Currently working on a 2D platformer with around 64 agents training at the same time. I am experiencing trouble when the agents start reaching the end. They start reverting to undesirable behaviours and basically undo all their progress. Just wondering if anything in my OnActionRceived() would affect multi-agent training negatively? Mainly looking at rewards and stuff
#Issue training multiple agents at the same time
1 messages · Page 1 of 1 (latest)
this isn't directly related to your question yet, but I want some clarification on something. Are you doing something special with how you set up your discrete sizes? because I think by default, it starts at 0, so if you set the size to 3, the branch would output a number between 0-2. Are you seeing any agents actually stand still, because if not it might be that they cannot, which might be negatively affecting them
I might be overthinking it, but you can use debug.log(movement) to check what values its returning
I will check if that is an issue. Im sure you are correct
You were correct in that they cannot stand still. Cant believe I havent recognized it up to this point after so many runs
I will let you know how the training goes tho
still same thing happening
Can you roughly give a summary of the following:
- your goal for the ai
- reward and punishment structures
- episode end conditions (and any rewards/punishments that accompany)
Its not impossible to make out exactly whats happening in the code, but missing context makes it a little hard
Here is what the expected behaviour I had in a run almost a year ago.
Rewards: About 20 checkpoints throughtout the level as you get closer to the finish with a 0.1 reward, a -0.001 reward for every frame that passes, and a 1 reward for making it to the finish
episode ends when they touch a color that they dont match or 2000 steps
-1 reward when dying
Its difficult for me to say what exactly could cause this.
Its very strange to see reward going down instead of plateauing, at least I've rarely seen it before
I would recommend looking into the following possible solutions:
-
mess around with reward values and possibly new rewards, I cant find anything blatantly wrong with what you currently have, but your understanding of the problem and task are far better, so really try to think through what AI could be doing and why
-
You could try an incremental reward as the agents gets closer to the next checkpoint, kinda like the opposite of your negative reward for each frame
-
read through your code carefully and make sure theres no bugs or anything, this is culprit number 1 in my projects when agents start doing weird things
-
adjust the config file.
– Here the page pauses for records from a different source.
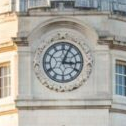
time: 3:04
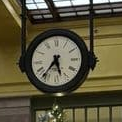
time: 5:36
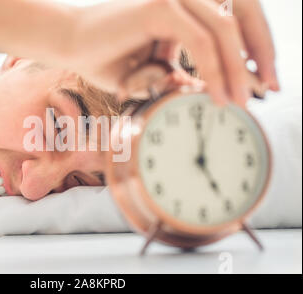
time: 5:00
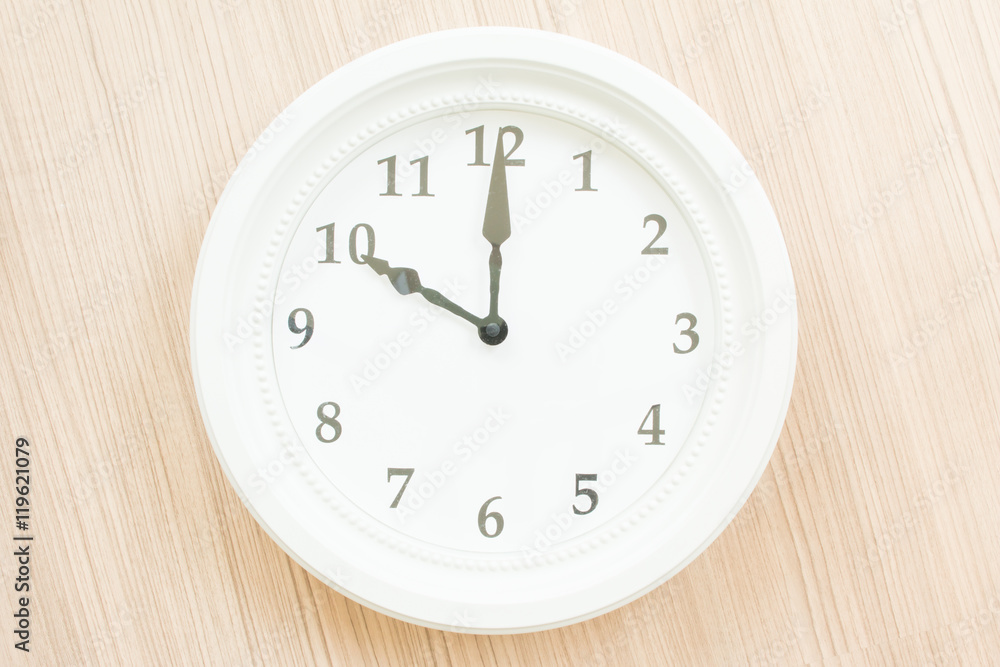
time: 10:00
I would recommend doing small, isolated changes with backups of the checkpoints. Tweaking config values has helped me a lot, but, while theres some guidelines, theres no exact science to it so it comes down to a bit of guess and check. I would suggest using the unity page on mlagents config, specifically look for changes that will fix instability
-
restart training. Its possible that not being able to stop messed up the model while it was training, and now its honed in on a behavior that gets messed up at the end. This is really just a shot in the dark if nothing else works
these are what I would do personally, in no particular order but some solutions are more drastic then others so probably try to choose least impactful to most.
Also, i assume you would've said so, but did you make some drastic change at around step 1.1M? I've only seen an agent lower in reward when I changed the environment, the reward system, or something in the config file. Seems weird if it was just training like normal then suddenly dropped like that
Nope. I dont touch anything when it trains but I did figure out the issue. I was sending the agent's transform x and y position to the observations and I ended up removing it and training improved greatly
still a weird dip in performance before 1M steps. Another one around 1.5M as I type this.
^ finished product
wow that's impressive
i've never used unity ML, can you show your setup?